Information shown ->
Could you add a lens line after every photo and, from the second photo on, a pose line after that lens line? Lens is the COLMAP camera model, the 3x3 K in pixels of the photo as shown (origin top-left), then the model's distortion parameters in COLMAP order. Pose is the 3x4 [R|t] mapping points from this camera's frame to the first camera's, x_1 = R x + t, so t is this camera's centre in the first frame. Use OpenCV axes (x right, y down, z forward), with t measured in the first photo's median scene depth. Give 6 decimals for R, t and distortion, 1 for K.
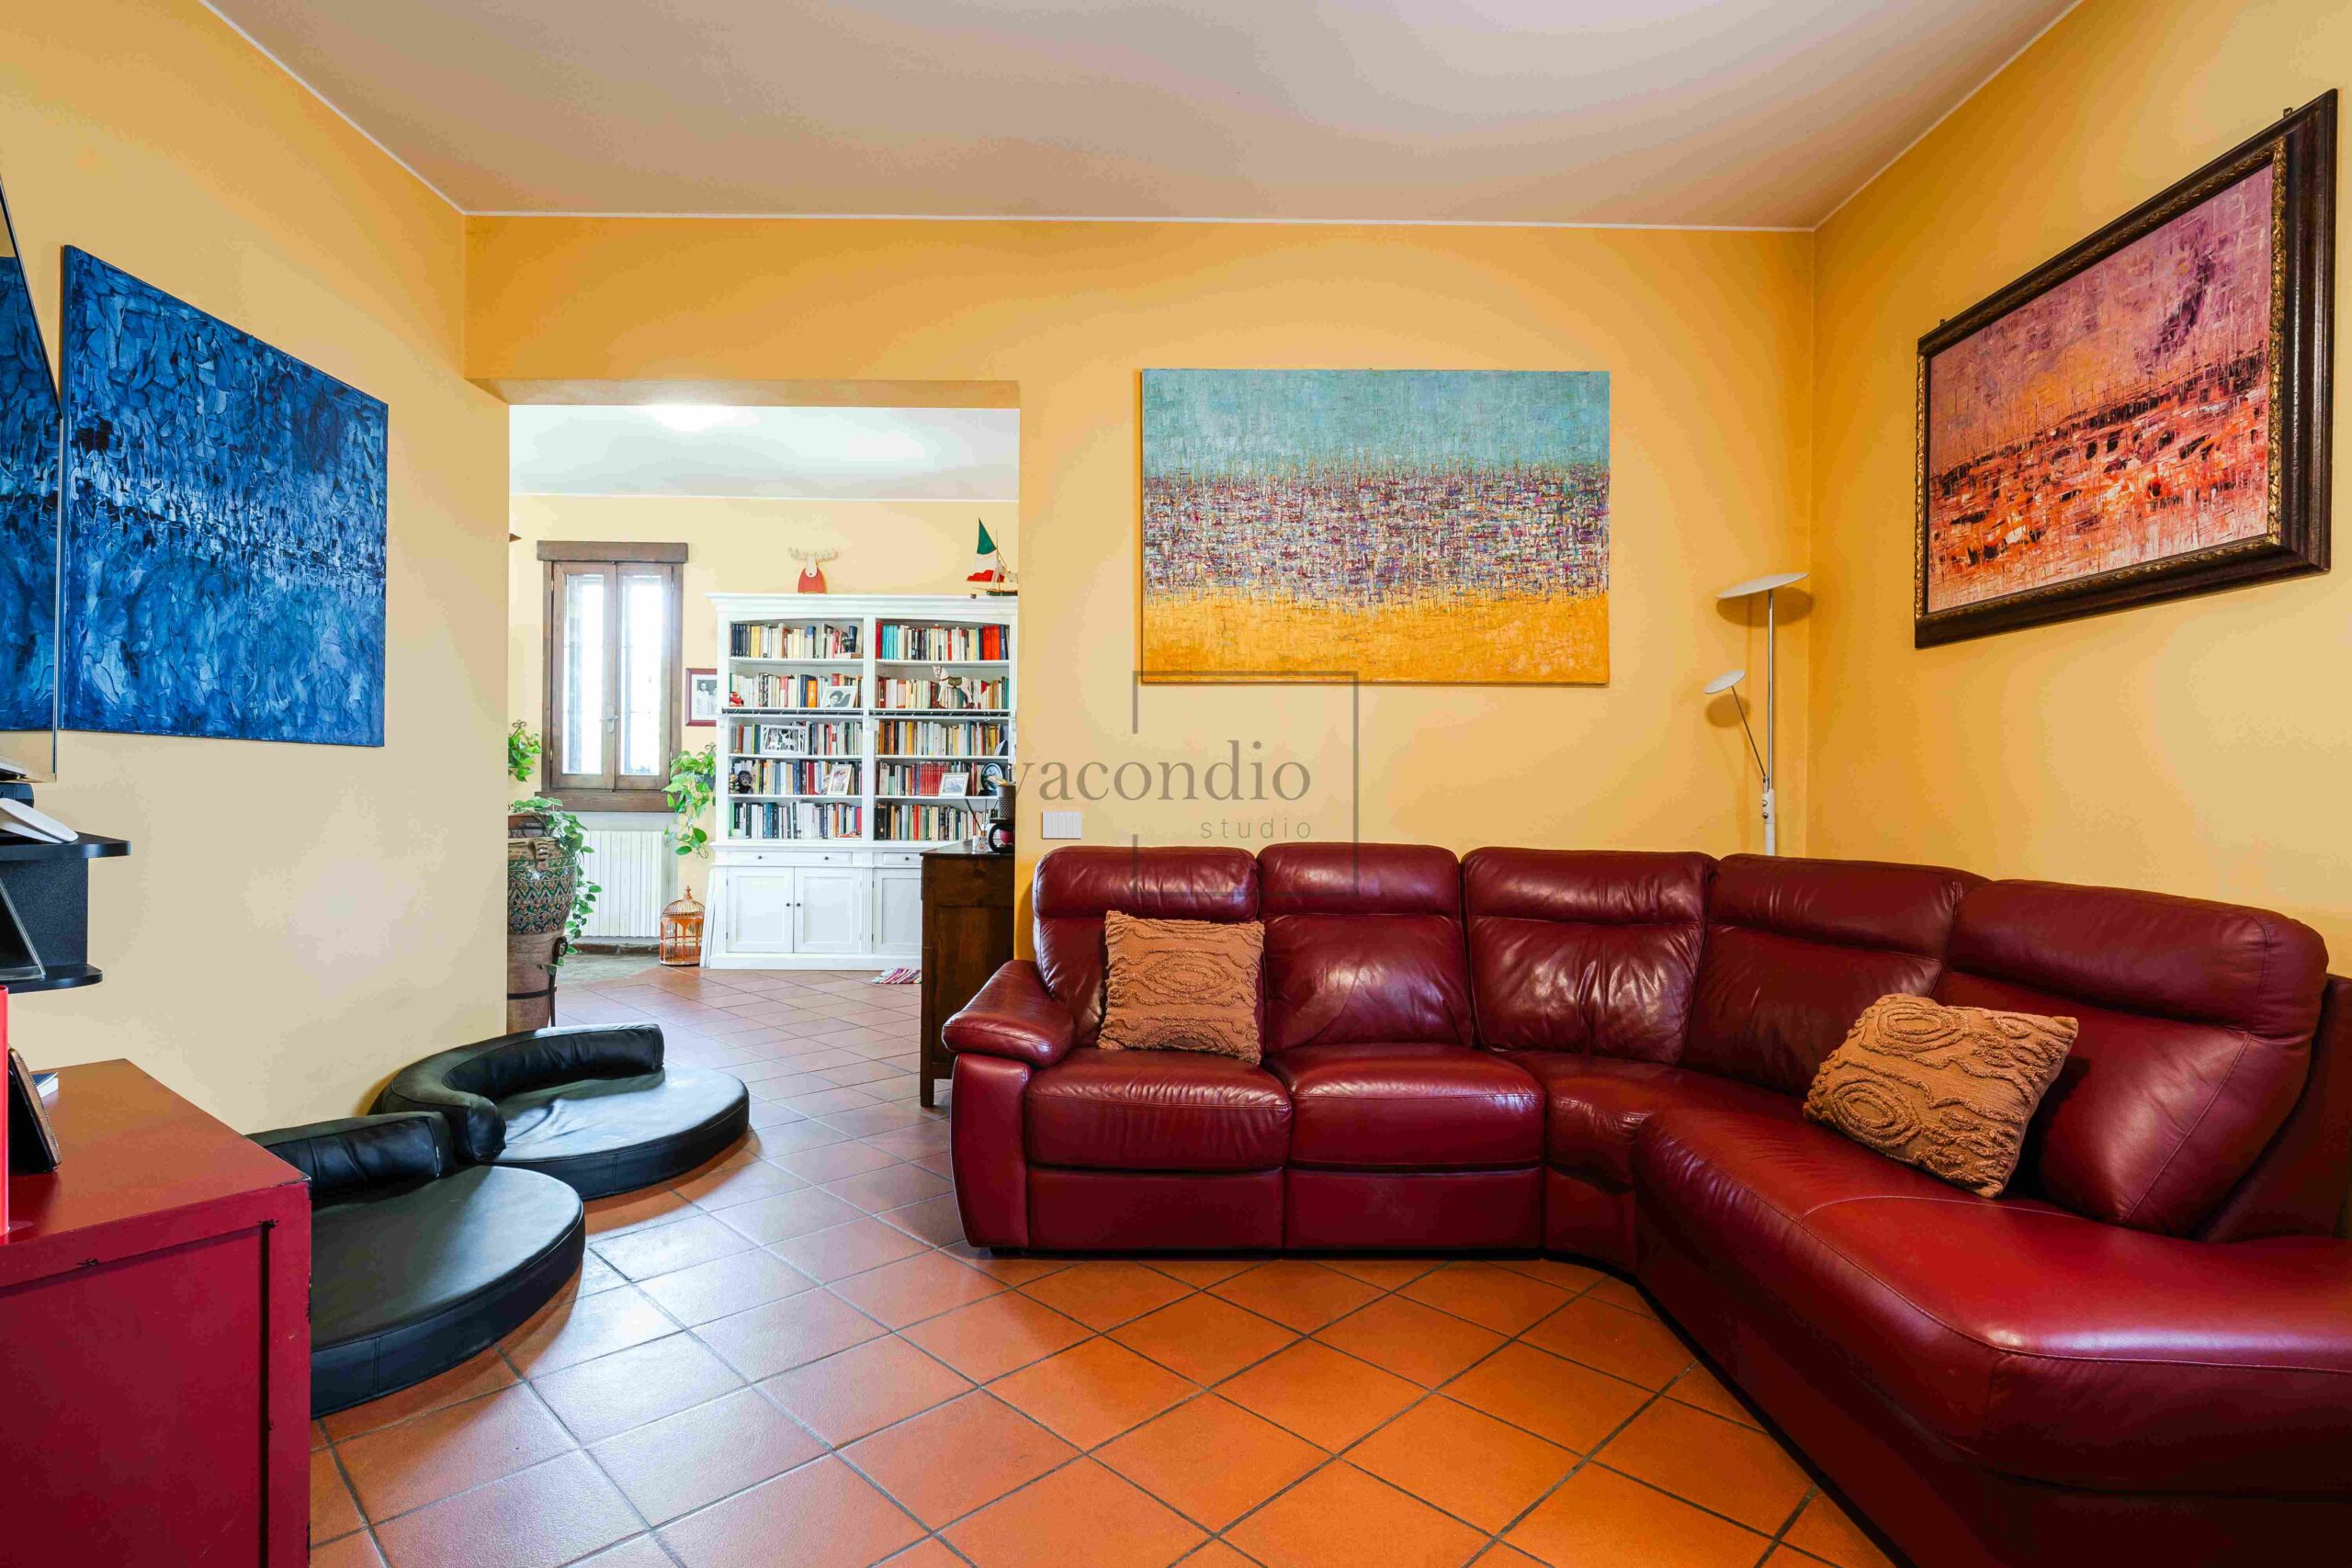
lens RADIAL K [[1205.7, 0, 1177.4], [0, 1205.7, 780.6], [0, 0, 1]] dist [-0.001238, -0.000146]
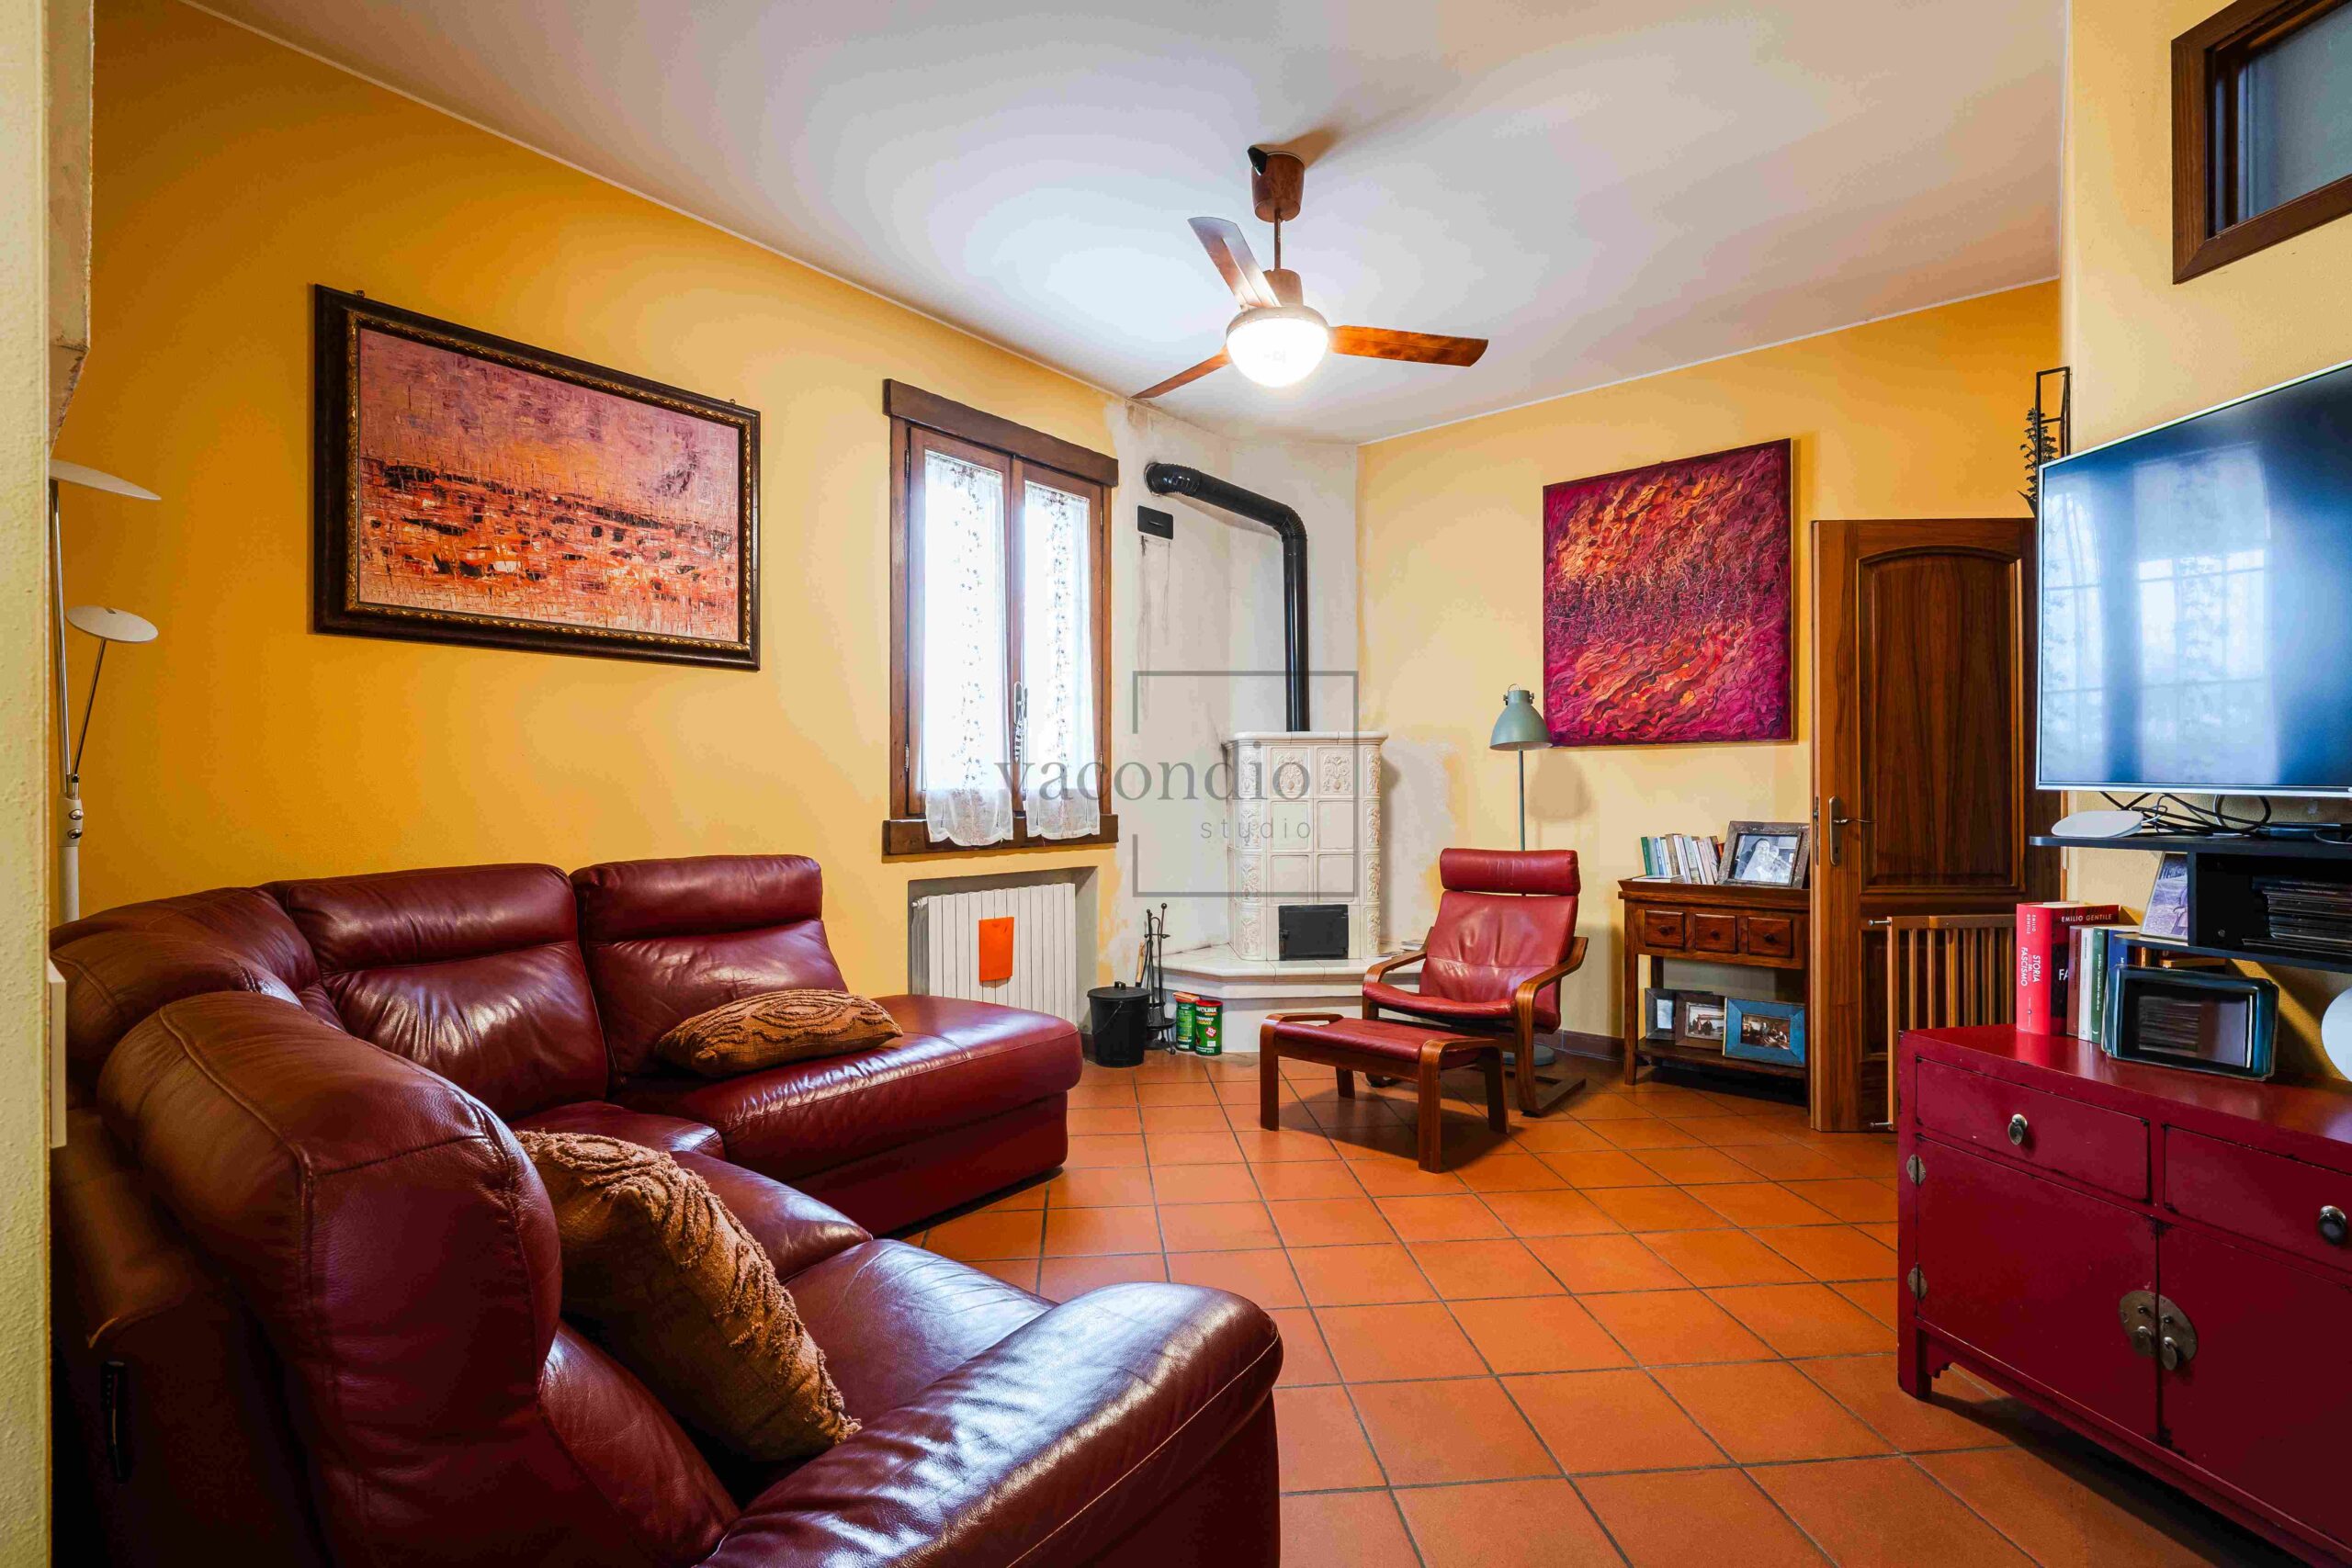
lens RADIAL K [[1043.2, 0, 1177.9], [0, 1043.2, 791.6], [0, 0, 1]] dist [-0.003481, 0.001996]
pose [[-0.778628, -0.002842, 0.627479, -0.437245], [-0.001376, 0.999995, 0.002823, 0.004800], [-0.627484, 0.001335, -0.778628, 1.455103]]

Task goal ->
Repeat the data, substituting "decimal places" for "decimals" and leaving everything else unchanged. Omit the pictures.

Result below ->
Could you add a lens line after every photo and, from the second photo on, a pose line after that lens line? Lens is the COLMAP camera model, the 3x3 K in pixels of the photo as shown (origin top-left), then the model's distortion parameters in COLMAP order. Pose is the 3x4 [R|t] mapping points from this camera's frame to the first camera's, x_1 = R x + t, so t is this camera's centre in the first frame. Use OpenCV axes (x right, y down, z forward), with t measured in the first photo's median scene depth. Give 6 decimal places for R, t and distortion, 1 for K.
lens RADIAL K [[1205.7, 0, 1177.4], [0, 1205.7, 780.6], [0, 0, 1]] dist [-0.001238, -0.000146]
lens RADIAL K [[1043.2, 0, 1177.9], [0, 1043.2, 791.6], [0, 0, 1]] dist [-0.003481, 0.001996]
pose [[-0.778628, -0.002842, 0.627479, -0.437245], [-0.001376, 0.999995, 0.002823, 0.004800], [-0.627484, 0.001335, -0.778628, 1.455103]]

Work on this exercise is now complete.